Here is a marketing riddle: Take one of the best B2B brand builders alive, give him a big title, a near-trillion-dollar company to market, and the most famous product on earth to sell.
Why would that be a disaster waiting to happen?
Welcome to Colin Fleming’s new job at OpenAI.
Fleming is the real deal. Thirteen years at Salesforce, culminating as evp of global marketing. Two years as CMO of ServiceNow, working wonders. He knows how to take a complex B2B product, build a brand around it, and drive pipeline. He isn’t the kind of marketer you hire when you are serious about enterprise revenue, he is literally at the very top of the list. But he may be walking into the hardest marketing job in the world.
Fleming joins as CMO, Business—a new title, deliberately scoped to OpenAI’s enterprise push. His predecessor, Kate Rouch, stepped down in April after fighting late-stage breast cancer through her entire tenure. She led global campaigns, ran back-to-back Super Bowl ads, built the marketing function from the ground up, and did it all while undergoing treatment. An extraordinary act of professional commitment.
But OpenAI’s brand is in trouble right now. Start with the structural chaos. In the space of a few weeks earlier this year, the company lost its CMO, its COO transitioned to a vague “special projects” role, its head of product took medical leave, and a series of senior researchers walked out. The company is simultaneously preparing for an IPO while projecting losses of $14 billion by the end of 2026.
That is not a stable platform from which to build an enterprise brand.
Then there is the advertising decision. In January, OpenAI confirmed it would begin running ads inside ChatGPT’s free tier. The format is contextual, clearly labeled, separated from responses. Rationally it all makes sense. Enterprise and paid tiers remain ad-free. OpenAI insists the ads will not influence ChatGPT’s answers.

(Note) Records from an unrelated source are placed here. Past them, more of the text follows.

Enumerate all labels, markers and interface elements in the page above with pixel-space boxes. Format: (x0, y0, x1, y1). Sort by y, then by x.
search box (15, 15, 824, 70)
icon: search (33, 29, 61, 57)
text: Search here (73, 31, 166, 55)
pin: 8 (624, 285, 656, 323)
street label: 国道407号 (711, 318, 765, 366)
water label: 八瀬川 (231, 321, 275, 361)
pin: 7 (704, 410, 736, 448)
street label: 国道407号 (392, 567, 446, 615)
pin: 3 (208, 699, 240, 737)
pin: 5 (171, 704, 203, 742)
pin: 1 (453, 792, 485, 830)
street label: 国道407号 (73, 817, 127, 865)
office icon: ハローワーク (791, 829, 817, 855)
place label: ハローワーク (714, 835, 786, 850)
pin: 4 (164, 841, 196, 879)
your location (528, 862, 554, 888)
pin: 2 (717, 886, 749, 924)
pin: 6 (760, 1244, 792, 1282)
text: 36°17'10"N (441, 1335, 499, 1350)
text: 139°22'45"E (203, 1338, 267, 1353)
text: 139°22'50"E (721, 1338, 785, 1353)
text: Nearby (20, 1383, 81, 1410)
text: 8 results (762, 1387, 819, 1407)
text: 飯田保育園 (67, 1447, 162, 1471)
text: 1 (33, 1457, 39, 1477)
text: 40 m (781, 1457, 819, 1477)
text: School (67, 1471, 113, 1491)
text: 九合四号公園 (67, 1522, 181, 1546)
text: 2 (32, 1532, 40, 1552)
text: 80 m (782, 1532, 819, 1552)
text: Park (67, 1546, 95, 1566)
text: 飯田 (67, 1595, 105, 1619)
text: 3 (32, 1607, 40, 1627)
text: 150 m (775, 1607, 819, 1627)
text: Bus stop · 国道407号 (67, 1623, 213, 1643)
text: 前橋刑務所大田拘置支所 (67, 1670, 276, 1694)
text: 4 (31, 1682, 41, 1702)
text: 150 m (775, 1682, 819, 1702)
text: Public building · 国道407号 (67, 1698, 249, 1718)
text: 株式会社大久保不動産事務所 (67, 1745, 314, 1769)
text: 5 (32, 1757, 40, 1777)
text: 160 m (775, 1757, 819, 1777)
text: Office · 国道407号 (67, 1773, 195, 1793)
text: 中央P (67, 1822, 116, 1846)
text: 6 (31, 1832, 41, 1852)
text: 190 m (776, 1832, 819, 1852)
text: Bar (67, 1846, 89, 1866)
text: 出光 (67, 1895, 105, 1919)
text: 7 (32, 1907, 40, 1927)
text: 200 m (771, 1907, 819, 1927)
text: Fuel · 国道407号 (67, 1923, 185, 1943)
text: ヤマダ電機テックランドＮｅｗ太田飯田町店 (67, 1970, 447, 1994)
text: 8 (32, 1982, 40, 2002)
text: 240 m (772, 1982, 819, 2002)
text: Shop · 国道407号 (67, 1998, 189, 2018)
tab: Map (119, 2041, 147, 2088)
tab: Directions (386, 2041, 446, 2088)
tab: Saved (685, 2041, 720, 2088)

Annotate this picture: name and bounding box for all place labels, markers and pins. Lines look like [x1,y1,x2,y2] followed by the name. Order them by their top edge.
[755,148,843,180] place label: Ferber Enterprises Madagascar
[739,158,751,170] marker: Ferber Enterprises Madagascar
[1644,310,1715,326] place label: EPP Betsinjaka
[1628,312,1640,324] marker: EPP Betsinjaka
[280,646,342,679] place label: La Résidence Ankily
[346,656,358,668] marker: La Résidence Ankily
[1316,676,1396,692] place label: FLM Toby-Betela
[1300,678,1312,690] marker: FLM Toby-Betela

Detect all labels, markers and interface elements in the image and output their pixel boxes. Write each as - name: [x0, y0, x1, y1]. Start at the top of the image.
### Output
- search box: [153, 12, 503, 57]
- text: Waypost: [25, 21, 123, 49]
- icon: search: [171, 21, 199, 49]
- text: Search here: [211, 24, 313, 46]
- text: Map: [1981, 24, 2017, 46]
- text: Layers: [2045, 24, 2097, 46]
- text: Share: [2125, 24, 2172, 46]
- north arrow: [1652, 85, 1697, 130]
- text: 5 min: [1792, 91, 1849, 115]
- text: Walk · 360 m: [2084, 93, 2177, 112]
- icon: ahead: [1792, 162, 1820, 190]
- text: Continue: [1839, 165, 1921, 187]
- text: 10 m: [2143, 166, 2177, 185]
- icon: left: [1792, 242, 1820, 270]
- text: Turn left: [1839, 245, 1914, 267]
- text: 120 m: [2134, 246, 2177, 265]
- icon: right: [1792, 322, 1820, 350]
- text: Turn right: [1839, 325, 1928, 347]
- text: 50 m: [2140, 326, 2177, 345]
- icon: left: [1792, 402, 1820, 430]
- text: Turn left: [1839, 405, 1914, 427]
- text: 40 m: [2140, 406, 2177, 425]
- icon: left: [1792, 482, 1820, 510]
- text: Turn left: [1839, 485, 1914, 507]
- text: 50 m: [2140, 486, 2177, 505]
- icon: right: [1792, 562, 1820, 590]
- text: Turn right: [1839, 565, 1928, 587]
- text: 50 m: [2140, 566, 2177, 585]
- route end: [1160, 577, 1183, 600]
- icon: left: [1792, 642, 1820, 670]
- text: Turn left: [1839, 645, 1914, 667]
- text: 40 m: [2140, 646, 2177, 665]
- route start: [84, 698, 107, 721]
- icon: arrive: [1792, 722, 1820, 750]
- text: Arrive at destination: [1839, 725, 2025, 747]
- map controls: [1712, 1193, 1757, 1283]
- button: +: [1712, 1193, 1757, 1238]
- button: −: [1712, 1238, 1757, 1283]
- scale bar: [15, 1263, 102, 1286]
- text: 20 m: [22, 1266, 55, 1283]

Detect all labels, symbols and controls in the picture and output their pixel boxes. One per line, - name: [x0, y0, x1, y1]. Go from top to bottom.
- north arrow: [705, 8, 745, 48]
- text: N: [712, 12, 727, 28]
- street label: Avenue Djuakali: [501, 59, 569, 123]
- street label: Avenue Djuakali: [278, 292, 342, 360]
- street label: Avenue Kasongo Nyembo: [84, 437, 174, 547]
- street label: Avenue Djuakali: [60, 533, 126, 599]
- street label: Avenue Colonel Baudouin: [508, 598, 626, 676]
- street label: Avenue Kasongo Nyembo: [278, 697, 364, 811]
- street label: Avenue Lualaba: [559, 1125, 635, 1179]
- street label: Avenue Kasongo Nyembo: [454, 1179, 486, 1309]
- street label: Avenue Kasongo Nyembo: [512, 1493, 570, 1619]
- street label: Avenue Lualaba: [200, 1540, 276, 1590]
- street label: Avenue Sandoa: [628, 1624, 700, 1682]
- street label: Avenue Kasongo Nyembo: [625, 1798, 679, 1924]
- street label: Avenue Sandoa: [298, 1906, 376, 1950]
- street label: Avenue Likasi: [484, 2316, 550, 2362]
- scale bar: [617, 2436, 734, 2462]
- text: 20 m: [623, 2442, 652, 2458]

But we do not live in a rational world, even in the highly processed realm of AI. A Harris Poll survey taken in the days before launch found that 75% of Americans would trust AI shopping recommendations less if its results were sponsored. When you await answers from a blinking cursor, answers you don’t know the answer to, trust becomes the single most important asset OpenAI has, especially in the enterprise market.
Fleming understands this territory better than almost anyone. His entire career has been built on the specific challenge of selling to procurement committees, convincing CFOs, and building the kind of sustained brand credibility that closes enterprise deals.